Human Acts by Han Kang (English Translation, 2016)
For readers hoping to understand modern Korean history through literature, Human Acts by Han Kang offers one deeply moving point of entry.
For many international readers, South Korea is often associated with K-pop, films, skincare, or rapid economic growth. Yet beneath that modern image lies a more painful history, one marked by political violence, collective grief, and long struggles for democracy.
To understand Human Acts, it helps to begin with the historical tragedy at its centre: the Gwangju Uprising of May 1980.
I have a friend who was born in Gwangju around three months before the Gwangju Uprising (or, the May 18 Democratic Uprising).
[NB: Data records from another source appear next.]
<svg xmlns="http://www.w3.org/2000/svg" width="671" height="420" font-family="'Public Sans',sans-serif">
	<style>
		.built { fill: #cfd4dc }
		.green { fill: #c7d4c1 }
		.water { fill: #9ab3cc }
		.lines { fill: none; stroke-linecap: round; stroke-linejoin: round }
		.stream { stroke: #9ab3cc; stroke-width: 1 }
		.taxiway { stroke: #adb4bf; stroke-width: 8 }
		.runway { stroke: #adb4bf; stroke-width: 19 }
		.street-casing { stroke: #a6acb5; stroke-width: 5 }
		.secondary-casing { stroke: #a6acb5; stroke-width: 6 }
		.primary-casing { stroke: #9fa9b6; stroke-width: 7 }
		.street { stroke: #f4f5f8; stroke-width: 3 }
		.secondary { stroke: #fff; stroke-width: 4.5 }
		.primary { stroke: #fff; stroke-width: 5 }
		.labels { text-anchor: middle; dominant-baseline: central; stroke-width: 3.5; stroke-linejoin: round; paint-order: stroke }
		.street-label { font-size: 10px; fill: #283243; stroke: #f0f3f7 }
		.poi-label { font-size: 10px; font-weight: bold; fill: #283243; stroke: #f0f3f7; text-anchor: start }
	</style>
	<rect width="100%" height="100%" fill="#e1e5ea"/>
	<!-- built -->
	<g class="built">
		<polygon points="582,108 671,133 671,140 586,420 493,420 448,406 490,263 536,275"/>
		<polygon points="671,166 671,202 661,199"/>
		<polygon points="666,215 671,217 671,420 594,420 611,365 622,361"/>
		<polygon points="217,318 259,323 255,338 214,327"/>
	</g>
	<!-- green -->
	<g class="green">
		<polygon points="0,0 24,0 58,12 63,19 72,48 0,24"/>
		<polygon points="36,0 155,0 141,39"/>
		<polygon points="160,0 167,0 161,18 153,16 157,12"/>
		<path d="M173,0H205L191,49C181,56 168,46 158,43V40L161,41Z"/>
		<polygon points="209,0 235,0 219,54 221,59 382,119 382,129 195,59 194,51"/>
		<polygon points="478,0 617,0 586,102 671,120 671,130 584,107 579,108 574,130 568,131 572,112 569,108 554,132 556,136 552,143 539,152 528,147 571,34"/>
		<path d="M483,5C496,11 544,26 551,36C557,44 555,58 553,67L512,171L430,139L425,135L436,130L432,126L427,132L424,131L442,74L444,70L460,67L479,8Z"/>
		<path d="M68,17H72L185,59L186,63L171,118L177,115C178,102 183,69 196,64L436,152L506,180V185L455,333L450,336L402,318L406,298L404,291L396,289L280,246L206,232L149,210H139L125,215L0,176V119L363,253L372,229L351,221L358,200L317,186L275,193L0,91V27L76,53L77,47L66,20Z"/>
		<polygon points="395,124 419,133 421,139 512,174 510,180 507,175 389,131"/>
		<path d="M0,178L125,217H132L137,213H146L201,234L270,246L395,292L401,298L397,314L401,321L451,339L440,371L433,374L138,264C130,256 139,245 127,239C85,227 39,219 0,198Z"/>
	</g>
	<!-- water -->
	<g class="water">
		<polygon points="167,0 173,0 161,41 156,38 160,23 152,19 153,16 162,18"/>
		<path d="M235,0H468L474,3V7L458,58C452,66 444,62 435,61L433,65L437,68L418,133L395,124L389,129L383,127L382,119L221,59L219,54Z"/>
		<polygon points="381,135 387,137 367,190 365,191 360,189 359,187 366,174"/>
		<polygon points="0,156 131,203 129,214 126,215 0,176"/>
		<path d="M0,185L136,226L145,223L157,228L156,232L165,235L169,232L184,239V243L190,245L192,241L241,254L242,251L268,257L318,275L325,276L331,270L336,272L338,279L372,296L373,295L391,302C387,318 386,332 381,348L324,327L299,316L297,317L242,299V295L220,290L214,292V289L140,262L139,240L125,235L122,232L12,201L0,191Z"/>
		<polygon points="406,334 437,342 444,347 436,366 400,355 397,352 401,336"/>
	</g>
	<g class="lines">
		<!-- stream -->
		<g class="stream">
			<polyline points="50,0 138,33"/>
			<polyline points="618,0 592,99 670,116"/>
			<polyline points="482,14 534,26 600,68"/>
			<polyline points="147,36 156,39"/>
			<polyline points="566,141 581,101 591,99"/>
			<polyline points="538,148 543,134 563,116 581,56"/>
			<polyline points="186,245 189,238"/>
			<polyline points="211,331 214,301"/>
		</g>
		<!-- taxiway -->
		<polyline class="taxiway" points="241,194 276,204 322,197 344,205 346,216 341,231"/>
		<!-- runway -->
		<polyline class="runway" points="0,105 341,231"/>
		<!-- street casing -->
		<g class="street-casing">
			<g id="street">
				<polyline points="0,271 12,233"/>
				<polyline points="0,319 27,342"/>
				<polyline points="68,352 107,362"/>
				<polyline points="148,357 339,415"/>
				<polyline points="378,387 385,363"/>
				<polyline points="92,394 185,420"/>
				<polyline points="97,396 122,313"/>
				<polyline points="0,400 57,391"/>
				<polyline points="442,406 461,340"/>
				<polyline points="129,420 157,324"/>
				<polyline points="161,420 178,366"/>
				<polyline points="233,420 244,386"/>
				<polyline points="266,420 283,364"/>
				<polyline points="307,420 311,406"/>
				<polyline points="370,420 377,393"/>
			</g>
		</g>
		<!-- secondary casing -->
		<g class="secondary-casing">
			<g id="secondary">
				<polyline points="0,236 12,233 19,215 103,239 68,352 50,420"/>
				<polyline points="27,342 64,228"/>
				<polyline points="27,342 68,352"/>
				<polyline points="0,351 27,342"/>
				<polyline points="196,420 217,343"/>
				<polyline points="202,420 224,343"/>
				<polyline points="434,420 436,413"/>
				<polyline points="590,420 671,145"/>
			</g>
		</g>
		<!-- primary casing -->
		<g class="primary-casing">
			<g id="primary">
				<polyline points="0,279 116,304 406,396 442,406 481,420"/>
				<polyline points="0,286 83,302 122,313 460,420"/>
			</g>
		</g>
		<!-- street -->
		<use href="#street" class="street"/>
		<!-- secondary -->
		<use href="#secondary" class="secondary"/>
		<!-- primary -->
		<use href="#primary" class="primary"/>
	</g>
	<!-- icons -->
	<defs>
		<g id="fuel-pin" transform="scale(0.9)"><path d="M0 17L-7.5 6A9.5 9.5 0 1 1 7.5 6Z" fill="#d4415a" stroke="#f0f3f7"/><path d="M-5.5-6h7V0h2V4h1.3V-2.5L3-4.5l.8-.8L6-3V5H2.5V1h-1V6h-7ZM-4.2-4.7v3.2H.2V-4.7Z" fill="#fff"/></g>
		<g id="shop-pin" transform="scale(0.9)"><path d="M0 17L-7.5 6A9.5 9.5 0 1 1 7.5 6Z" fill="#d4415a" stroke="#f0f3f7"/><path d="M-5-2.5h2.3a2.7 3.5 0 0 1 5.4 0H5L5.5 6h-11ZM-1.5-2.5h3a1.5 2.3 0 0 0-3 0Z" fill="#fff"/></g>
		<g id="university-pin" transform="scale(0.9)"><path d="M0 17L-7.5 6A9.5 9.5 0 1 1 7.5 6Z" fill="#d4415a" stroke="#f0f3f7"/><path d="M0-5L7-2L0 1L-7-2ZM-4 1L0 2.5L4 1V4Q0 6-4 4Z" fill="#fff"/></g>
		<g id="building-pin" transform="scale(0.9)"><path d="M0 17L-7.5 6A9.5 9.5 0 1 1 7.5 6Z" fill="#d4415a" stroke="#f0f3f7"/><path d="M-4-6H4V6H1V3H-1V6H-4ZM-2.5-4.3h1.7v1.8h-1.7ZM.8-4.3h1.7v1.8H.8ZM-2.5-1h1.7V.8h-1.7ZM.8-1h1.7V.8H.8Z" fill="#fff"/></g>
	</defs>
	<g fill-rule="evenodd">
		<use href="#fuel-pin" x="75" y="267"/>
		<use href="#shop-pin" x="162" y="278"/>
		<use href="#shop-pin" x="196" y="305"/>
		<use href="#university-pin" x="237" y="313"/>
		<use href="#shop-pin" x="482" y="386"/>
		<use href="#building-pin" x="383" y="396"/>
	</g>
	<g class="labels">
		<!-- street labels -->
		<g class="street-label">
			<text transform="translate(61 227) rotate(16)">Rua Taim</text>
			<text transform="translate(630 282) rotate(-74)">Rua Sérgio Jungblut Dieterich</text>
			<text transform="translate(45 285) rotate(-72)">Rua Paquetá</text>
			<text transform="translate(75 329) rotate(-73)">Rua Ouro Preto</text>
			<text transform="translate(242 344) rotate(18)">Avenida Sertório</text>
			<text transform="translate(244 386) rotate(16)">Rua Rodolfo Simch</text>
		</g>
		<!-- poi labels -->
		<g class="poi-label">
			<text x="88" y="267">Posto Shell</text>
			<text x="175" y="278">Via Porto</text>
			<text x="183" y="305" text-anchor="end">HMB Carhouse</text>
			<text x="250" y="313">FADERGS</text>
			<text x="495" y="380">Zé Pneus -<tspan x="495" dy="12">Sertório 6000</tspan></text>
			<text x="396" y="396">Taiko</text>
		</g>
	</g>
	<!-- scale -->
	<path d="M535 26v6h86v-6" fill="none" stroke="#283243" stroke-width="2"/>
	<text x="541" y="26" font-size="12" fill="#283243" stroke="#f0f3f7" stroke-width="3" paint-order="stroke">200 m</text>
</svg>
I remember she told me that her parents covered every window with thick cotton quilts (somibul), believing that, if bullets entered the house, the quilts might offer some protection.
1. Understanding the Gwangju Uprising: Korea’s Democratic Turning Point
In May 1980, citizens in the city of Gwangju protested against military rule following a coup led by General Chun Doo-hwan.
What began as student demonstrations calling for democracy quickly escalated when soldiers were sent to suppress the protests. Witnesses later described severe violence against civilians, including beatings, shootings, and mass arrests.
As the city became increasingly isolated, ordinary citizens — students, taxi drivers, workers, parents, and shopkeepers — joined the resistance.
Hundreds of civilians were killed, and for many years the full scale of the violence remained politically sensitive and painful to discuss.
Today, the Gwangju Uprising is widely recognised as one of the defining moments in South Korea’s democratic history.
For many Koreans, Gwangju feels like more than history.
It remains memory, grief, silence, anger, and unresolved mourning — emotions carried not only by survivors, but across generations.
This emotional landscape is exactly where Han Kang’s Human Acts begins.
2. What Is Human Acts About?

Unlike a conventional historical novel, Human Acts does not unfold through one continuous plot.
Instead, it moves through a series of interconnected voices and lives shaped by the aftermath of violence.
The novel opens with Dong-ho, a young boy searching for the body of his missing friend among rows of corpses after the violence in Gwangju. From there, the narrative shifts across different characters, years, and emotional perspectives: a former factory worker haunted by torture, an editor living under censorship, survivors burdened by grief, and even the dead themselves.
Each chapter feels less like a traditional narrative and more like a fragment of memory.
Quiet. Incomplete. Painfully human.
Rather than simply documenting political events, Han Kang explores what violence leaves behind.
How do people continue living after collective trauma?
What happens when grief remains unspoken?
What does memory demand of the living?
At times, Human Acts feels almost unbearable in its intimacy. History stops feeling distant or abstract and instead becomes painfully physical — bodies, fear, shame, tenderness, and mourning.
The title itself quietly raises a profound question:
What does it mean to remain human in the face of unimaginable cruelty?
3. Reading Human Acts: Grief, Memory, and Witnessing — Beautiful, Yet Devastating
This is not an easy novel.
It is emotionally demanding, often heartbreaking, and sometimes difficult to continue reading.
And yet, I would still describe it as one of the most important introductions to Korean literature for English-speaking readers.
What stayed with me most was not only the brutality, but the tenderness.
Han Kang writes about violence with remarkable restraint.
Rather than sensationalising suffering, she approaches grief and brutality quietly, which somehow makes them feel even more devastating.
As a Korean reader, I found myself reflecting on the strange distance between national memory and emotional reality.
Many of us learn about Gwangju through school lessons: dates, historical transitions, political significance.
But literature does something history textbooks cannot.
It restores feeling.
Reading Human Acts reminded me that history is never just about politics or major events.
It lives in people’s memories.
In grief.
And in the quiet silences carried across generations.
For international readers, this novel offers something equally meaningful: a way into Korean history not through explanation alone, but through empathy.
You may finish the book unsettled.
You may feel grief, anger, helplessness, or sorrow.
But perhaps that discomfort matters.
Because Human Acts does not ask us merely to remember tragedy.
It asks us to witness it.
And perhaps witnessing is where understanding begins.